INPUT RECORDS below:

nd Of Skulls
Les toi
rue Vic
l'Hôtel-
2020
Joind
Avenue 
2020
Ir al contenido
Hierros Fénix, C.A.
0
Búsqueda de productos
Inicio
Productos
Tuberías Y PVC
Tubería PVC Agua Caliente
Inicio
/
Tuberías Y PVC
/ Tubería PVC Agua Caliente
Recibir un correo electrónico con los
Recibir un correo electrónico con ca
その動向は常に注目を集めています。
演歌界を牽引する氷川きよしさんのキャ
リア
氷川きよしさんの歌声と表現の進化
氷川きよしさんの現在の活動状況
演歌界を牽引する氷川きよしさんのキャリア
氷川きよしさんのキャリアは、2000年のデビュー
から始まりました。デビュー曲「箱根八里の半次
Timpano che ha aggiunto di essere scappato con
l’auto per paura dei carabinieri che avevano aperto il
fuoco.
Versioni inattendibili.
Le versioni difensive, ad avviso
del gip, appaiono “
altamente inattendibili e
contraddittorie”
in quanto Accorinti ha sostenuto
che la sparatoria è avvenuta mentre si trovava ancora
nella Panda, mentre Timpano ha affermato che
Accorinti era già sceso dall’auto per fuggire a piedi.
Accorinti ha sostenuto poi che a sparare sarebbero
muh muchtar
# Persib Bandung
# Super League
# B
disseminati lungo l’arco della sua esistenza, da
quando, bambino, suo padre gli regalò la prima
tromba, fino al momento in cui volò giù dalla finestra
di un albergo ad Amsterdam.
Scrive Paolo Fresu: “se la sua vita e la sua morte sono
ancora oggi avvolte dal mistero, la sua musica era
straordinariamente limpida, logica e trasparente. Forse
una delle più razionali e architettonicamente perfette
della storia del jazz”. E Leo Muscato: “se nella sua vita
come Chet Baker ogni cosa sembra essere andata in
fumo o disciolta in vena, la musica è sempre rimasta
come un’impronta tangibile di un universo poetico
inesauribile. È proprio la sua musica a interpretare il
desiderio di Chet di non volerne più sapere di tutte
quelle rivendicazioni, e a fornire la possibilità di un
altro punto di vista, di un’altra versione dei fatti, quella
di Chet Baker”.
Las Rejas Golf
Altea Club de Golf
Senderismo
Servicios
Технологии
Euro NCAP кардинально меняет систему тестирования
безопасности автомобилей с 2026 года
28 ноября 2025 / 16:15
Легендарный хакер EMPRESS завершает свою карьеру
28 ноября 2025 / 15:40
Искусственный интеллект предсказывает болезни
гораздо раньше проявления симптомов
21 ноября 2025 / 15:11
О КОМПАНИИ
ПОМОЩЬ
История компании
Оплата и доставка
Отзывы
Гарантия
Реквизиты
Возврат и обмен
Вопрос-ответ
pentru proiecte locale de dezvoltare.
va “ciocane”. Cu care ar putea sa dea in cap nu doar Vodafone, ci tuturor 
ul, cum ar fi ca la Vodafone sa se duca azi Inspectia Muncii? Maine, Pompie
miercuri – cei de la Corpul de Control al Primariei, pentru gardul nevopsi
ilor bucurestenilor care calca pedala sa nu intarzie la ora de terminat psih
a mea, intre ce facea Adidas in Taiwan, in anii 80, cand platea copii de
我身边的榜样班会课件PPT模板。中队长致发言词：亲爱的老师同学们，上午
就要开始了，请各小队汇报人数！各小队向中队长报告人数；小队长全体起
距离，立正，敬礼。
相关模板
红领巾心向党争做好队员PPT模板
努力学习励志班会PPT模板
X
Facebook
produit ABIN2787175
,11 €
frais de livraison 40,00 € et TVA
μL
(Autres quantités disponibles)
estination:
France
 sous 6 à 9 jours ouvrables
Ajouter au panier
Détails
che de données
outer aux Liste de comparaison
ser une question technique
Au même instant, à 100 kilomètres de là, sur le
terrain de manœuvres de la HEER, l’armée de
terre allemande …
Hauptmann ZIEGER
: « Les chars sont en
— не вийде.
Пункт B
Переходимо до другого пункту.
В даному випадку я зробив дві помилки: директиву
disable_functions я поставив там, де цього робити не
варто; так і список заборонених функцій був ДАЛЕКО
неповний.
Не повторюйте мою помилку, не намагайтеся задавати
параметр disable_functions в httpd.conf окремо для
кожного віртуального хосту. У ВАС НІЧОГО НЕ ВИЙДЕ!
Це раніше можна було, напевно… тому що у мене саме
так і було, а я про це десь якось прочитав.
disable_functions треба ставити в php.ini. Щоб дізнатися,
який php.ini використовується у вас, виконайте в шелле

End of INPUT RECORDS.

Beginning at the first line above, repeat exactly until the line containing "Accorinti era già", which is included.

nd Of Skulls
Les toi
rue Vic
l'Hôtel-
2020
Joind
Avenue 
2020
Ir al contenido
Hierros Fénix, C.A.
0
Búsqueda de productos
Inicio
Productos
Tuberías Y PVC
Tubería PVC Agua Caliente
Inicio
/
Tuberías Y PVC
/ Tubería PVC Agua Caliente
Recibir un correo electrónico con los
Recibir un correo electrónico con ca
その動向は常に注目を集めています。
演歌界を牽引する氷川きよしさんのキャ
リア
氷川きよしさんの歌声と表現の進化
氷川きよしさんの現在の活動状況
演歌界を牽引する氷川きよしさんのキャリア
氷川きよしさんのキャリアは、2000年のデビュー
から始まりました。デビュー曲「箱根八里の半次
Timpano che ha aggiunto di essere scappato con
l’auto per paura dei carabinieri che avevano aperto il
fuoco.
Versioni inattendibili.
Le versioni difensive, ad avviso
del gip, appaiono “
altamente inattendibili e
contraddittorie”
in quanto Accorinti ha sostenuto
che la sparatoria è avvenuta mentre si trovava ancora
nella Panda, mentre Timpano ha affermato che
Accorinti era già sceso dall’auto per fuggire a piedi.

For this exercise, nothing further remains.